Repeat the entries exactly as they appear.

================

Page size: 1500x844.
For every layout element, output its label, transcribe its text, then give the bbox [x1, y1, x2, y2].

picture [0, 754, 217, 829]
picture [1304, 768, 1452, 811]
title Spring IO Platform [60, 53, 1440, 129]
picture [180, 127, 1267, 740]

================

### Answer box
Page size: 1500x844.
For every layout element, output its label, transcribe its text, then give the bbox [x1, y1, x2, y2].

picture [0, 754, 217, 829]
picture [1304, 768, 1452, 811]
title Spring IO Platform [60, 53, 1440, 129]
picture [180, 127, 1267, 740]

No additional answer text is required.